Le récit de Diane Hennebert nous en dit plus sur la Compagnie d’Ostende fondée en 1722, ainsi que le potentiel de développement auquel elle dut renoncer face aux pressions de ses plus imposants voisins. Ainsi va l’histoire d’une Compagnie européenne des Indes contrainte de conjuguer ses ambitions en mode mineur.
Des ambitions et des empires
De Twinings à la Gorreana, les générations se succèdent pour faire perdurer l’héritage de plusieurs siècles. Du Strand de Londres aux larges des Açores, deux chapitres retracent deux histoires du thé européen.
La réussite de la famille Twinings s’étend du premier café d’Angleterre à servir du thé à la Guilde des marchands de thé, et même jusqu’à un établissement bancaire… L’importance de cette famille sur le négoce du thé britannique et mondial se maintient jusqu’à la 8e génération qui célèbre son 250e anniversaire en 1956… avant de rejoindre quelques temps plus tard le giron d’une firme d’agro-alimentaire anglaise.
Plus loin, sur un archipel au cœur de l’Atlantique, quelques clans aux patronymes lusitaniens s’efforcent de faire perdurer leur production de thé, savoir-faire acquis auprès de cultivateurs chinois que l’on fit venir de Macao en 1878.
Un art du thé à la Française
Il était un pays, la France, où n’existaient ni plantation, ni tradition de dégustation du camellia sinensis. Pourtant, il y a bien une touche française du thé, tout à fait unique, que détaille Kitti Cha Sangmanee d’origine thaïlandaise, à la tête de Mariage Frères depuis 1983.
Et c’est à Paris, ville café et capitale internationale de l’art de vivre, que s’est établie depuis le milieu des années 1990 Maître Tseng, l’une des rares femmes Maître de thé reconnues, après une enfance baignée de musique classique et de thé à Nantou (Taïwan).
L’on reste songeur sur l’art et la manière avec laquelle nos expériences de thé se sont magnifiées sous leur influence, et se sont imposées à l’égal du vin avec autant de naturel.
Naviguer sur la carte mondiale de l’art du thé
Pour la suite du voyage, le choix est vaste sur la carte mondiale du thé… entre une introduction au chanoyu ou deux chapitres dédiés aux théières, Yixing et britanniques.

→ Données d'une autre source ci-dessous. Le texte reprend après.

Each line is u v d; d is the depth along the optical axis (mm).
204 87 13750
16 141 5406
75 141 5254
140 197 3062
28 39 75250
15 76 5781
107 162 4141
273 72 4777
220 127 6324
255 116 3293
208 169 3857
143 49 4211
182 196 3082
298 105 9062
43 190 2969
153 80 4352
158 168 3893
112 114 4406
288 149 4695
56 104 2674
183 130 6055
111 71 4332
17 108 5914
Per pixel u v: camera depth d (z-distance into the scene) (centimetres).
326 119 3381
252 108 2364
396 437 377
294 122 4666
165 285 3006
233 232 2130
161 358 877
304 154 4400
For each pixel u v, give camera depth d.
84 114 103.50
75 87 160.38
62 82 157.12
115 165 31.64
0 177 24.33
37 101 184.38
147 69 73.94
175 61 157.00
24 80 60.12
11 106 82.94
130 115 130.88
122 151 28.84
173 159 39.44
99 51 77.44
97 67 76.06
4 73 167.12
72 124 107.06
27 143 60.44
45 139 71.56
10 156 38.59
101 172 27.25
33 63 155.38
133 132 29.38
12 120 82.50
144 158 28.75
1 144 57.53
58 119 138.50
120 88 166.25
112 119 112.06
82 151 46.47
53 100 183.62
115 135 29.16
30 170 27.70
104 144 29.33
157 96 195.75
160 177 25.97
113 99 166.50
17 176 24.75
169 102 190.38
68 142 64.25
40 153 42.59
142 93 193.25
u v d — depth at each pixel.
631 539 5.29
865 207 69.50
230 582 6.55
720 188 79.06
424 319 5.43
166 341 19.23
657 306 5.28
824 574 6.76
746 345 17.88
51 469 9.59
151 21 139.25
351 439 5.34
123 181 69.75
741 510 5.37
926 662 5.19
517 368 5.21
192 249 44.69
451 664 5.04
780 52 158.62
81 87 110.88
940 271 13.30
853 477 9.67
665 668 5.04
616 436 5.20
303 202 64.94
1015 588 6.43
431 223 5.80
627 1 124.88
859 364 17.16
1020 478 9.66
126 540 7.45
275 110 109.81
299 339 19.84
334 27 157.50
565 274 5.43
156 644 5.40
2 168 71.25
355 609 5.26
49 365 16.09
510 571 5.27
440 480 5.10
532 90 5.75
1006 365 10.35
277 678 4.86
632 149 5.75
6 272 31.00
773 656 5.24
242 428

Un changement de continent est tout à fait envisageable pour qui veut suivre un éclairage ethnographique sur le thé marocain ou la place des infusions et maté d’Amérique du sud.
Il sera ensuite toujours temps de revenir à la représentation du thé dans les arts ou au design des accessoires…
Invitation au voyage
A partir de l’évocation d’une personnalité, d’une marque, du nom d’une Compagnie, d’un pays, les spécialistes convoqués au service de cet ouvrage retracent des destins individuels, mettent en lumière des épisodes marquants de ce négoce mondial, décryptent la circulation et l’appropriation de cette denrée.
Ce beau livre ravira celles et ceux qui prendront le temps de déambuler au gré des chapitres en cheminant à travers les arts, les âges, les continents. En s’attardant volontiers sur chaque récit individuel, sans oublier, à chaque escale, l’enchantement de ce breuvage.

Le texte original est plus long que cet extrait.